Dave Matthews: Bem, ele vai ficar connosco durante este ano e eu acho que gosta de tocar connosco. Muito embora haja muito de improviso em tudo o que ele faz, há uma grande abertura em tudo o que ele faz. É porreiro. Não é que ele tenha que tocar connosco para sempre – ninguém tem de ficar. Mas ele gosta deste ambiente e eu gosto muito de tê-lo connosco – ele é uma força muito positiva. Haverão sempre críticas, mas eu não posso trazer ninguém dos mortos; e eu não trouxe o Jeff para a banda como substituto. Eu trouxe-o para a banda como Jeff.

Proudestmonkeys: Iremos ter as teclas de volta?

Dave Matthews: Butch (Taylor) era um músico maravilhoso. Ele apareceu na banda num ponto em que estávamos à procura de outro som, não um teclista ou um guitarrista. Nós gostaríamos de ter o Tim, mas ele não estava sempre lá. Depois pensámos “Vamos trazer outra voz”. Nós tivemos um teclista nos primeiros tempos de banda e o Butch estava disponível. Ele primeiro juntou-se à banda quando estávamos a fazer o álbum Crash para fazer algumas coisas nas teclas e eu adorei aquele som.
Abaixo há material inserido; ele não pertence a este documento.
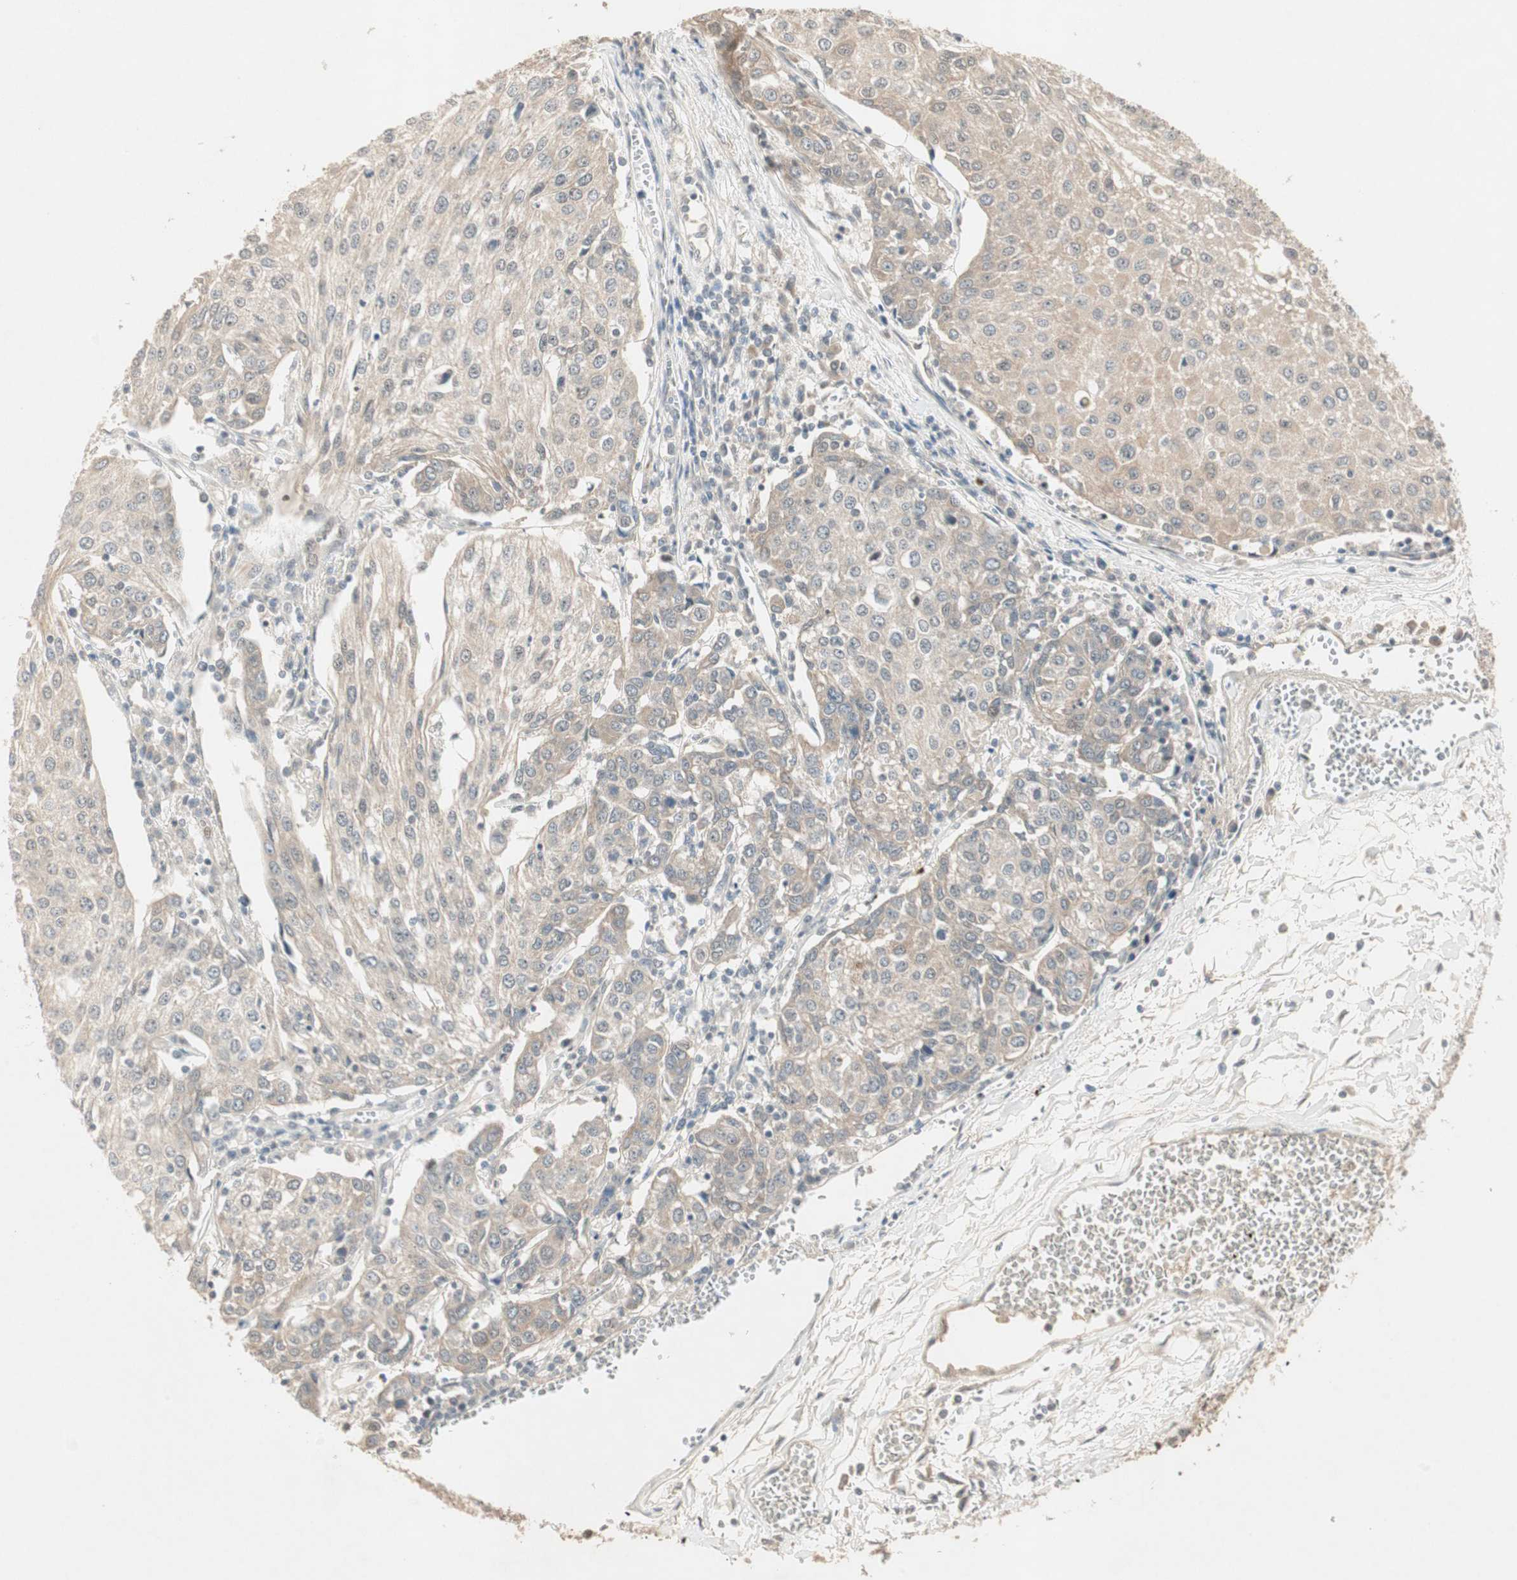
{"staining": {"intensity": "weak", "quantity": ">75%", "location": "cytoplasmic/membranous"}, "tissue": "urothelial cancer", "cell_type": "Tumor cells", "image_type": "cancer", "snomed": [{"axis": "morphology", "description": "Urothelial carcinoma, High grade"}, {"axis": "topography", "description": "Urinary bladder"}], "caption": "Immunohistochemistry of high-grade urothelial carcinoma exhibits low levels of weak cytoplasmic/membranous expression in approximately >75% of tumor cells. The staining is performed using DAB brown chromogen to label protein expression. The nuclei are counter-stained blue using hematoxylin.", "gene": "ACSL5", "patient": {"sex": "female", "age": 85}}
Por isso, introduzimo-lo na banda. Foi a sua escolha, a sua própria satisfação, o seu próprio sentimento de pertença ou de não pertença que fê-lo seguir em frente. O Tim sabia que eu sempre quis que ele fizesse parte da banda e quando lhe perguntei ele disse “Ok”. Foi só uma coincidência, anteriormente a isso, o Butch tinha dito “Eu quero seguir em frente”.

Proudestmonkeys: Vocês são uma banda politicamente activa e vocês apoiam bastante Barack Obama. Estão satisfeitos com o que ele está a fazer?

Dave Matthews: Como presidente tem de se ser um homem impaciente e ambicioso. Mas eu acho que há menos disso nele do que na maioria. O seu partido é muito difícil, por isso ele teve de chegar a acordo. Eu não esperava que ele movesse montanhas, mas eu espero uma mudança radical no domínio da possibilidade. E eu penso que – e disse-o quando ele se estava a candidatar – ele mudou profundamente o horizonte da política americana, somente por ter sido eleito. Eu não sou um homem de guerra, mas esse é o grande problema: conferiram-lhe duas guerras. Então, o que fazer nessa situação? Arruma-se as malas e vai-se embora? Eu tenho um problema com toda a história militar que governa muito da América. Imagino que se me sentasse numa sala com ele, ele também teria um problema com isso, mas lá ele está confrontado com “como fazer isto o mais rapidamente possível e bem”. Eu estou desiludido por não conseguirmos sair destas situações mais rapidamente. Estou desapontado com muitas coisas, mas continuo feliz por ele ser o nosso presidente e não o John McCain.